Bernard Lenoir fut animateur de radio, et il sut pendant plus de 30 ans donner une place au rock et à la pop sur les ondes FM de France Inter. Ses émissions furent, pour plusieurs générations, un rendez-vous attendu avec fièvre et intérêt pour écouter ce qu’il nomme « une musique par comme les autres ». Rares sont les personnages des médias a avoir une une telle importance pour le public avide de nouveautés anglo-saxonnes, en particulier sur le service public, malgré l’explosion des radio locales et privées. Pour les gens qui ont eu 20 ans dans les années 80, il y eu Feedback de Bernard Lenoir sur la FM et à la télévision Chorus d’Antoine De Caunes, dont on attend encore avec impatience la réédition des archives.

L’auditeur exigeant trouvait chez Bernard Lenoir une source d’information pointue et une playlist au fait de ce qui se faisait en rock et pop. Combien d’entre nous n’ont pas enregistré les émissions sur K7 ? On réécoutait des vielilles K7, et il y  a maintenant cette compilation pour remplacer cet usage semi-illicite. Il ne s’agit pas d’une archive inexploitée, mais d’une sélection de titres qui caractérisent le mieux ses émissions de radio et leur atmosphère. Nous voici prêts, en écoutant ces 2 albums, à plonger dans l’histoire du rock. La première surprise est que ces titres ont bien veilli, pas mal pour un choix de singles  pop et rock. Cette compil ne sent pas la nostalgie, on redécouvre des groupes d’hier et on prend plaisir à l’écoute de ces deux CD qui comportent des titres qui dans l’ensemble pourraient être sortis en 2013. Ce numéro deux fait bien sûr suite à un numéro un sur lequel figuraient des locomotives comme Cure et Joy Division.

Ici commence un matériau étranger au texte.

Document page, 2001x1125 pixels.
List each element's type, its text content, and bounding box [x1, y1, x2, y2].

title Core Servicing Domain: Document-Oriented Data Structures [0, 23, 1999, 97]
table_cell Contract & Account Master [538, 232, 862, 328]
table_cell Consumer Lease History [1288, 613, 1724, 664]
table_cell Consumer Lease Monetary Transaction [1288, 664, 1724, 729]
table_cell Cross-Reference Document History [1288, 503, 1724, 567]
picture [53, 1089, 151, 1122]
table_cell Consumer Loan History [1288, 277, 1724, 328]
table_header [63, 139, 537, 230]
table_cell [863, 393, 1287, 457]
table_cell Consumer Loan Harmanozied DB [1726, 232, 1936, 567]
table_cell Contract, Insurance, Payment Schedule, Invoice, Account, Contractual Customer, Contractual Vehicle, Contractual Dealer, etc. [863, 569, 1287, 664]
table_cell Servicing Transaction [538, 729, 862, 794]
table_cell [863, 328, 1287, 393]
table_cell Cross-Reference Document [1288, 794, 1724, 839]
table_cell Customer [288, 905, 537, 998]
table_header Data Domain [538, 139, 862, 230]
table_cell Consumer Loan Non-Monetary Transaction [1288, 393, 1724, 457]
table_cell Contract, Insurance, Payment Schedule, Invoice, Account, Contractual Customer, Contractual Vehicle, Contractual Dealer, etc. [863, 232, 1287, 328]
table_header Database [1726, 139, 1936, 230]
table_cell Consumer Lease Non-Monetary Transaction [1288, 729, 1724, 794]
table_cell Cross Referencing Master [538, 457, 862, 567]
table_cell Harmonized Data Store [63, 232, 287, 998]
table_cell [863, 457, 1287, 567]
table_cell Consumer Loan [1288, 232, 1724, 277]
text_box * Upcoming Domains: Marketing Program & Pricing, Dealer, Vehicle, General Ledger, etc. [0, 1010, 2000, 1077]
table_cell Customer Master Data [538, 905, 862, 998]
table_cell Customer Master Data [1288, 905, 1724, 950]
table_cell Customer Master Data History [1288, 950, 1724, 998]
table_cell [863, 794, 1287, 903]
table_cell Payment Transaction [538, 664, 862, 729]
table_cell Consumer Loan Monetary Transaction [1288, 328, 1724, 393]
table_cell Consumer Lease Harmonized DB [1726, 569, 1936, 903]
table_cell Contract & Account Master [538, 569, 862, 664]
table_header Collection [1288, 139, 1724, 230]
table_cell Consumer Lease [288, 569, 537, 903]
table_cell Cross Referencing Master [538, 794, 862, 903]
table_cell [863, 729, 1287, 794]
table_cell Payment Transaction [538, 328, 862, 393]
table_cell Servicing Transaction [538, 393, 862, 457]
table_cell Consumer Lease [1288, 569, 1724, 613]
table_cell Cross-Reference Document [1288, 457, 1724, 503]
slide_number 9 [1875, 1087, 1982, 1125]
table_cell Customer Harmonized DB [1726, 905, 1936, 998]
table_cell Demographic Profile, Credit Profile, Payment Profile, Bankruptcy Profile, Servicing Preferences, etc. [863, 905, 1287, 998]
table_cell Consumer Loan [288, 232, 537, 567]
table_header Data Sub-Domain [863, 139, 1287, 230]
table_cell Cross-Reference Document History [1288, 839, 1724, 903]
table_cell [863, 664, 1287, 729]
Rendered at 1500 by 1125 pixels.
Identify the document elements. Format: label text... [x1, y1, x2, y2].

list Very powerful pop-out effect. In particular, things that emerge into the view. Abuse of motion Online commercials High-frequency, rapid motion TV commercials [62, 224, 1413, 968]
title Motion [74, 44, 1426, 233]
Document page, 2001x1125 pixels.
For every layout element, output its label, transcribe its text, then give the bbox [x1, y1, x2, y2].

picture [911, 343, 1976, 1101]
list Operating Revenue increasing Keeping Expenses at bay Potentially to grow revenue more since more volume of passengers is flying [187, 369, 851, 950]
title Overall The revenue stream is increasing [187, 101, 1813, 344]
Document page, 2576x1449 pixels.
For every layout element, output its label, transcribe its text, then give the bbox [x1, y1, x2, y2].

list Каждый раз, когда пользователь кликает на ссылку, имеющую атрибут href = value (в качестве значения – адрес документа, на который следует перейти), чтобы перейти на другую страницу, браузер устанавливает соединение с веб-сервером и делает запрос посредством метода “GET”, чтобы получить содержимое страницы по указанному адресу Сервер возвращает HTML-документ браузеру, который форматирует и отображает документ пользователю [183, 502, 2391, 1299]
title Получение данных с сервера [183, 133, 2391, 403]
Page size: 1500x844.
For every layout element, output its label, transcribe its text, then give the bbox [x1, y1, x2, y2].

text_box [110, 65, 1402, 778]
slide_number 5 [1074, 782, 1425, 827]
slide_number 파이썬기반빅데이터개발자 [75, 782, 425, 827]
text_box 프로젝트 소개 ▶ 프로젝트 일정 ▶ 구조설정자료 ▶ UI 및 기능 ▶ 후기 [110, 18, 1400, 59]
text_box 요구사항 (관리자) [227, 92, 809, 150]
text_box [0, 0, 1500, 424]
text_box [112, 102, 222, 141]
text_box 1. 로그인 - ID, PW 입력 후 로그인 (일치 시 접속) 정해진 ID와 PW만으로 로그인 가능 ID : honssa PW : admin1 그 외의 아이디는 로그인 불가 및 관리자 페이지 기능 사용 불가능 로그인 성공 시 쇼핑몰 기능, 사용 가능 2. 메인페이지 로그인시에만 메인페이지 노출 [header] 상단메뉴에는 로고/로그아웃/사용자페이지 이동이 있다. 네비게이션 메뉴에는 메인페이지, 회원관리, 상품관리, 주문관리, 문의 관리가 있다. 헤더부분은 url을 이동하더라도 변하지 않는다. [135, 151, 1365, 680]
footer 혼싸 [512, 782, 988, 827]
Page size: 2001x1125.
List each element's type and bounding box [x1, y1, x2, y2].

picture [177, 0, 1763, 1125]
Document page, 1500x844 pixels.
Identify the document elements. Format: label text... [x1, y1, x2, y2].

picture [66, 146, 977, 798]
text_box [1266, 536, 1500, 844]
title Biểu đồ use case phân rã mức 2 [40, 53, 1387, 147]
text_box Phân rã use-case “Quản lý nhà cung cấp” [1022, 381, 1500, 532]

Sur ce volume deux, pas de locomotives, mais une sélection qu’il suffit d’énumérer pour vous convaincre de l’achat de ce disque : on y  trouve entre autres des singles de  Pulp, The Chameleons, Papas Fritas, Sonic Youth, Lambchop, Eels, Elliot Smith, Divine Comedy, The Go-Betweens, Supergrass, Aztec Camera, The Charlatans, Felt, Morissey, Lemonheads, Emiliana Torrini, et plus généralement deux heures de musique différente, celle que nous affectionnons à la rédaction d’indiepoprock . Si vous avez aimé notre playlist de 2013, vous aimerez cette compilation historique. A noter une perle rare, le duo Nick Cave et PJ Harvey, qui n’est pas l’un des titres les moins convaincants de cette compil.

On ne peut faire qu’un reproche : le choix des artistes francophones, qui sont représentés de manière discutable par Katerine et Little Rabitts, mais dont les titres s’intègrent bien au climat général de ces disques, et on peut argumenter que le rock français n’était pas le propos de l’émission de Bernard Lenoir.